→ Try it: Of all the entries below, retype only the lines from the one with "staining of colorectal" through the one with "cells are negative", exactly as they appear.

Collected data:
***

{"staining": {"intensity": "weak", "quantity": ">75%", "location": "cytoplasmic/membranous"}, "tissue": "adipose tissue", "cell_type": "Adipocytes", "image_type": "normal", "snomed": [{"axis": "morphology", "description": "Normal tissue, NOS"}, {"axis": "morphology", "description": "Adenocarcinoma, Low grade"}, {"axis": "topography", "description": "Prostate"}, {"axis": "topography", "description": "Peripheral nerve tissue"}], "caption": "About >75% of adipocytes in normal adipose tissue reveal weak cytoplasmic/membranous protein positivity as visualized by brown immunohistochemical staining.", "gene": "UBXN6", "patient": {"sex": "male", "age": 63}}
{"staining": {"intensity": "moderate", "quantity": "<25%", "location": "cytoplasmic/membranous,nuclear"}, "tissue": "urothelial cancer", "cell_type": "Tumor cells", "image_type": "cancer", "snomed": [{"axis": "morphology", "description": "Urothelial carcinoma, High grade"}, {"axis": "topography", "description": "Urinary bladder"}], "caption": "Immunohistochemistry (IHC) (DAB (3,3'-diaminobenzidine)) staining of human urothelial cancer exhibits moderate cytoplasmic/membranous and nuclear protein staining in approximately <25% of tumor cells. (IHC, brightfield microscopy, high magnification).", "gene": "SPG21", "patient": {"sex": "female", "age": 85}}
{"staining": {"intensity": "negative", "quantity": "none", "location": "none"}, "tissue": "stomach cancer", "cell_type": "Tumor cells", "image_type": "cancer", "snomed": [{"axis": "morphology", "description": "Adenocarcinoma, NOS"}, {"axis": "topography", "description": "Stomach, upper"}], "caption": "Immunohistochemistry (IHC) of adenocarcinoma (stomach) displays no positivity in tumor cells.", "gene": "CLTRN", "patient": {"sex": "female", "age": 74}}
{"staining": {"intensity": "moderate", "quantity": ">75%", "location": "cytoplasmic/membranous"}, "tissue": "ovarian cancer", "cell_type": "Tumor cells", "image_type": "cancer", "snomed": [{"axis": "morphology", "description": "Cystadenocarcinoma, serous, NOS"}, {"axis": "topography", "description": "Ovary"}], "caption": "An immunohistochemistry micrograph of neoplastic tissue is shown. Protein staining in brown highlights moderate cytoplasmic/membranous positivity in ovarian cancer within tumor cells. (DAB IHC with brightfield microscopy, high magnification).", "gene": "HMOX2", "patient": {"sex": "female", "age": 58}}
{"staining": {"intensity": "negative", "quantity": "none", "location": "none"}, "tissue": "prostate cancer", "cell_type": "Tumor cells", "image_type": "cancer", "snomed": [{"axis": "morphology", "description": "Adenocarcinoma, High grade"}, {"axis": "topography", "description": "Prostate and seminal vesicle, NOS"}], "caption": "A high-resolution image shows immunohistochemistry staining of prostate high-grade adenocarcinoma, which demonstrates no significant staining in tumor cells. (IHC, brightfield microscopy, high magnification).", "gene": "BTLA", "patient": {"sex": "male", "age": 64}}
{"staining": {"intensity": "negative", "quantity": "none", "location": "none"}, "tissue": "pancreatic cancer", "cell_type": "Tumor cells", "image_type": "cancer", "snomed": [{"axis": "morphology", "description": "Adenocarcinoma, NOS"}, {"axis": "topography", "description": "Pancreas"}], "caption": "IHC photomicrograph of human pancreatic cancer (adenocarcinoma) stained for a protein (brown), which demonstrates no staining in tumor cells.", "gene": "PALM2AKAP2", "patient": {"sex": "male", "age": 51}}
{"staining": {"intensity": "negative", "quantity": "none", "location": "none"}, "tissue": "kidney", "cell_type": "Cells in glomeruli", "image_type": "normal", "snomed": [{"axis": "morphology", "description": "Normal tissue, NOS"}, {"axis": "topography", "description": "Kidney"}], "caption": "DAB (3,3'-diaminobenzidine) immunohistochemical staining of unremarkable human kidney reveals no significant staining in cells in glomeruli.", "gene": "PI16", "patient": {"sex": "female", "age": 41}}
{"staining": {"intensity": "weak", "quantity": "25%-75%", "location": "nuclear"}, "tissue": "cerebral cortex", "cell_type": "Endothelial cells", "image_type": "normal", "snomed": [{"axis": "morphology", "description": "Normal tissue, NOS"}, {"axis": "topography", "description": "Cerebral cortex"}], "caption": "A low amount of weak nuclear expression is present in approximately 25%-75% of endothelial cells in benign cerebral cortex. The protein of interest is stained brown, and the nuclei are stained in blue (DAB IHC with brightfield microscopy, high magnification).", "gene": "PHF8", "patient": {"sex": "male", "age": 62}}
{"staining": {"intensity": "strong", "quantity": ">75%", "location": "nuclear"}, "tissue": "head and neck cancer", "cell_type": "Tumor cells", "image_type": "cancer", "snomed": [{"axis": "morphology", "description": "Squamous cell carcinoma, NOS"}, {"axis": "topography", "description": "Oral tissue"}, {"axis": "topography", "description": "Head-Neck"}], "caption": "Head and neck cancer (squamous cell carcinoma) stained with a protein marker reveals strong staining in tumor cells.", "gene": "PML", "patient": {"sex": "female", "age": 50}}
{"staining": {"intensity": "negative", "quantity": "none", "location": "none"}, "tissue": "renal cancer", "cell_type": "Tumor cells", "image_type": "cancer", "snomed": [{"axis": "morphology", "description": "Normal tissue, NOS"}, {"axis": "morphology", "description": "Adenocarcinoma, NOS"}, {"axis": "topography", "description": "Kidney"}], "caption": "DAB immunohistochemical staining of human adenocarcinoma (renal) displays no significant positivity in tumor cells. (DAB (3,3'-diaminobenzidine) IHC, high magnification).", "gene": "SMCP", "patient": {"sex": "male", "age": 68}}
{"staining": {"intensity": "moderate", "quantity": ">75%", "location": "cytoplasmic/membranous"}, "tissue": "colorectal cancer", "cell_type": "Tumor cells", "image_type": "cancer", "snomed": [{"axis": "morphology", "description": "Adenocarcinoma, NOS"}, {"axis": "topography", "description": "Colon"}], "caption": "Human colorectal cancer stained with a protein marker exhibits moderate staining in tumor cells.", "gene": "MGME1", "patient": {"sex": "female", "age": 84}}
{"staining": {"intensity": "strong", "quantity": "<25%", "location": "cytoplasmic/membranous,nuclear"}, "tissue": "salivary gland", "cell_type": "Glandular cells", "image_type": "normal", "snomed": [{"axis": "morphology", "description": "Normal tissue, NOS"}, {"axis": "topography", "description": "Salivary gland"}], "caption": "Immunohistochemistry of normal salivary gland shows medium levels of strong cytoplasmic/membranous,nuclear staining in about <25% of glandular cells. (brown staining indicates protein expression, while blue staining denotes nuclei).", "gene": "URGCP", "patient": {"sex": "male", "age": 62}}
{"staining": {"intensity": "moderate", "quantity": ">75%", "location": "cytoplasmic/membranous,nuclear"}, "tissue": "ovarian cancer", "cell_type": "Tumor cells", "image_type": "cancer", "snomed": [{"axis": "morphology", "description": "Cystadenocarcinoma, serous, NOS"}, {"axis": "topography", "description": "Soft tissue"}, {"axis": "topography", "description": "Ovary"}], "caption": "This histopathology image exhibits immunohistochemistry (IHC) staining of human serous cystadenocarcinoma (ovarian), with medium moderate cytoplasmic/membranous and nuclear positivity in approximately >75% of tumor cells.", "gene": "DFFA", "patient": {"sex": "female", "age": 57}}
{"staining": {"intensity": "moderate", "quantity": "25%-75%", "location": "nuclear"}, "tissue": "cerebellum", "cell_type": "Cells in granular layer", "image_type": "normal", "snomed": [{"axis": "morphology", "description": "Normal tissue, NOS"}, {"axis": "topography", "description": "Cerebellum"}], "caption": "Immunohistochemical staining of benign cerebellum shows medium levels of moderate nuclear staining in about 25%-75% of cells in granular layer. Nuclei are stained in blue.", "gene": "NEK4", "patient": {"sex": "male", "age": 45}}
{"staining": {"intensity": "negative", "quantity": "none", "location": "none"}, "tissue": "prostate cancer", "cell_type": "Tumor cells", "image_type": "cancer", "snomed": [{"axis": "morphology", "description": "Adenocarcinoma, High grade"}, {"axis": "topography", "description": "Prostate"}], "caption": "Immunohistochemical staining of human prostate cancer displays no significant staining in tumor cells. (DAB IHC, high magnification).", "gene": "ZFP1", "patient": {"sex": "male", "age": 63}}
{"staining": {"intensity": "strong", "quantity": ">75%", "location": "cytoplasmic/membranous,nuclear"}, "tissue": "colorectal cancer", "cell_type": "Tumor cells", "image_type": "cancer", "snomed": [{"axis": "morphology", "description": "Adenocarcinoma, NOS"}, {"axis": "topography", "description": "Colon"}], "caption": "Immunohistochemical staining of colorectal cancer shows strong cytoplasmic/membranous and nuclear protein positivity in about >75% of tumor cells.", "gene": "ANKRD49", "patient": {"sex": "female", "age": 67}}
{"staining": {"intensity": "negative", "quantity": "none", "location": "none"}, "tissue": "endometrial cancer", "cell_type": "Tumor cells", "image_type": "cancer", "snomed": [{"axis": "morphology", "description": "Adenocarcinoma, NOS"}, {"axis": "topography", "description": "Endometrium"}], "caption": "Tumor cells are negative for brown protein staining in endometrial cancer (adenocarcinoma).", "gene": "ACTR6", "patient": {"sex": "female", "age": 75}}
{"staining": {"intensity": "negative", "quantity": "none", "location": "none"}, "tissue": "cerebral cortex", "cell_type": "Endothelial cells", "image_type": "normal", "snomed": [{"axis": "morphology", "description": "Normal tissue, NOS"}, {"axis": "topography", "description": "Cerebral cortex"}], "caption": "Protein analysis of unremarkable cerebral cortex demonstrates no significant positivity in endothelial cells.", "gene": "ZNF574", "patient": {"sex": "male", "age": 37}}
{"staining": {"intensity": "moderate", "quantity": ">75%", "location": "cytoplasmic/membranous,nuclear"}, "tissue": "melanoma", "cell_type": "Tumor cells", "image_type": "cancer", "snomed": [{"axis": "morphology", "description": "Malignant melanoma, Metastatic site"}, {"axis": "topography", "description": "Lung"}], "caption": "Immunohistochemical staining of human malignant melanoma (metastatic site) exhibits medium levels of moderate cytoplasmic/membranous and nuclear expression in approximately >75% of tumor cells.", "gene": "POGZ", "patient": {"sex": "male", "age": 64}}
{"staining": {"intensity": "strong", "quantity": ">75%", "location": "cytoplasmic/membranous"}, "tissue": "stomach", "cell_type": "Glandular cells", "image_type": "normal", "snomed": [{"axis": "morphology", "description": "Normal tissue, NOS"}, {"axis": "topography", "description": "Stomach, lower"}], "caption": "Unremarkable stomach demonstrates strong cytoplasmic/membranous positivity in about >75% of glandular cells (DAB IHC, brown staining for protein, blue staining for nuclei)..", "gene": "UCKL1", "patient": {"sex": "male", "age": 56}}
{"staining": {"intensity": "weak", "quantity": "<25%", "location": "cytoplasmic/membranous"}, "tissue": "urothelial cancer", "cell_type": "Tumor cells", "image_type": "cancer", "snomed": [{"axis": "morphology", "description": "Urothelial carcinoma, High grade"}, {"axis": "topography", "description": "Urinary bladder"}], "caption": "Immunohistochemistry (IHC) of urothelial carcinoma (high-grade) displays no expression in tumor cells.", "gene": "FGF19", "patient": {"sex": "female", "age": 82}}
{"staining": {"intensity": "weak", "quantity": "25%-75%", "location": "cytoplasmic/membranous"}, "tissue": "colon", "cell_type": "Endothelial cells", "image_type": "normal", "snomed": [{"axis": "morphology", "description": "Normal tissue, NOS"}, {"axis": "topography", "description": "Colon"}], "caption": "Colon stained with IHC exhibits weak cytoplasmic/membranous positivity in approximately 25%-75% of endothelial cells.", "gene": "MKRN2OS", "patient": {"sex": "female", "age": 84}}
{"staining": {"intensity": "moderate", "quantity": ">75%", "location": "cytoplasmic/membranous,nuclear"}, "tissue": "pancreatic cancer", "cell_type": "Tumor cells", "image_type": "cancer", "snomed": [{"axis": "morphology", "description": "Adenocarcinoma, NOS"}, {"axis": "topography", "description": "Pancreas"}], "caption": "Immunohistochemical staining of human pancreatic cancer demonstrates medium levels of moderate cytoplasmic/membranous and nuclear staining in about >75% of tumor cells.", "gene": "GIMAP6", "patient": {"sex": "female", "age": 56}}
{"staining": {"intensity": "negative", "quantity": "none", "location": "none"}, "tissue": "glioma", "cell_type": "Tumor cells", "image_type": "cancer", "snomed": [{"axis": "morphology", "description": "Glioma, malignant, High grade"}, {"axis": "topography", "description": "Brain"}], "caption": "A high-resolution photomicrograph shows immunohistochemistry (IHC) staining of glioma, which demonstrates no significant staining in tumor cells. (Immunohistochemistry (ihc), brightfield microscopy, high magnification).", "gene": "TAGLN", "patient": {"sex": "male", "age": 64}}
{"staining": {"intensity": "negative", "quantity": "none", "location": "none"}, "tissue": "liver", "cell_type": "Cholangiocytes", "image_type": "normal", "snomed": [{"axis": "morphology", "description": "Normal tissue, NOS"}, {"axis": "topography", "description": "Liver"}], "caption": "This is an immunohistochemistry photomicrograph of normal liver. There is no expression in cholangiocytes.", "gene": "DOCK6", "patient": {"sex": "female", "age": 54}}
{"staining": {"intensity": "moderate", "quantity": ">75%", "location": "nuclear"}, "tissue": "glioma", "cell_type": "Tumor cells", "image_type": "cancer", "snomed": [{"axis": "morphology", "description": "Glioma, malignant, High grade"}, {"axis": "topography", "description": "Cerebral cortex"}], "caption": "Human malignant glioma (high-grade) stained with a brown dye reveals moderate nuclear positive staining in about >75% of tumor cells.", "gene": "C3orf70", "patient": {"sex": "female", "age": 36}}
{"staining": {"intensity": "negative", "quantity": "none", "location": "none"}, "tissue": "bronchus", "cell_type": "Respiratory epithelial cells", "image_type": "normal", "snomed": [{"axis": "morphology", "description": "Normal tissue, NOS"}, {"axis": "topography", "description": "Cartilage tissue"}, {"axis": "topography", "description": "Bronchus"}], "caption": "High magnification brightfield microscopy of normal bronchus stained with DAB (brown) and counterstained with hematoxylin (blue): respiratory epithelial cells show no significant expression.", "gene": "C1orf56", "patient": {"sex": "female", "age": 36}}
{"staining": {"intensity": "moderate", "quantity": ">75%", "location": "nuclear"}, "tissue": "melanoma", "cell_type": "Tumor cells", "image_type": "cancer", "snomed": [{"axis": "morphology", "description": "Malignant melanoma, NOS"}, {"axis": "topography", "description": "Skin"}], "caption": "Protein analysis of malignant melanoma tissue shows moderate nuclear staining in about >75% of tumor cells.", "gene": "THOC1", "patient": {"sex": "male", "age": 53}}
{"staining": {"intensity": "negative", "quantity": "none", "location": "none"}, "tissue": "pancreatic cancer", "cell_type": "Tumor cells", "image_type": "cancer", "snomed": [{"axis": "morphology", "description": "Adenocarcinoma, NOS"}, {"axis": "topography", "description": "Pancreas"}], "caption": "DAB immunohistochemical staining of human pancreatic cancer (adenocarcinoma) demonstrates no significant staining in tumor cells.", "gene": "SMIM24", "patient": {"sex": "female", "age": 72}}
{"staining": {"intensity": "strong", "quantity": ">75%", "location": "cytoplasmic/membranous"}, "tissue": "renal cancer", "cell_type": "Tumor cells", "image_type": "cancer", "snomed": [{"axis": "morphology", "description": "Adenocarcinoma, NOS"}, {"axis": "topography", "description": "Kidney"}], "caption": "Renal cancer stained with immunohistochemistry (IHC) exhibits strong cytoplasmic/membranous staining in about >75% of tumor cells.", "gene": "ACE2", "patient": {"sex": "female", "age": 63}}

***

→ Response to the exercise:
{"staining": {"intensity": "strong", "quantity": ">75%", "location": "cytoplasmic/membranous,nuclear"}, "tissue": "colorectal cancer", "cell_type": "Tumor cells", "image_type": "cancer", "snomed": [{"axis": "morphology", "description": "Adenocarcinoma, NOS"}, {"axis": "topography", "description": "Colon"}], "caption": "Immunohistochemical staining of colorectal cancer shows strong cytoplasmic/membranous and nuclear protein positivity in about >75% of tumor cells.", "gene": "ANKRD49", "patient": {"sex": "female", "age": 67}}
{"staining": {"intensity": "negative", "quantity": "none", "location": "none"}, "tissue": "endometrial cancer", "cell_type": "Tumor cells", "image_type": "cancer", "snomed": [{"axis": "morphology", "description": "Adenocarcinoma, NOS"}, {"axis": "topography", "description": "Endometrium"}], "caption": "Tumor cells are negative for brown protein staining in endometrial cancer (adenocarcinoma).", "gene": "ACTR6", "patient": {"sex": "female", "age": 75}}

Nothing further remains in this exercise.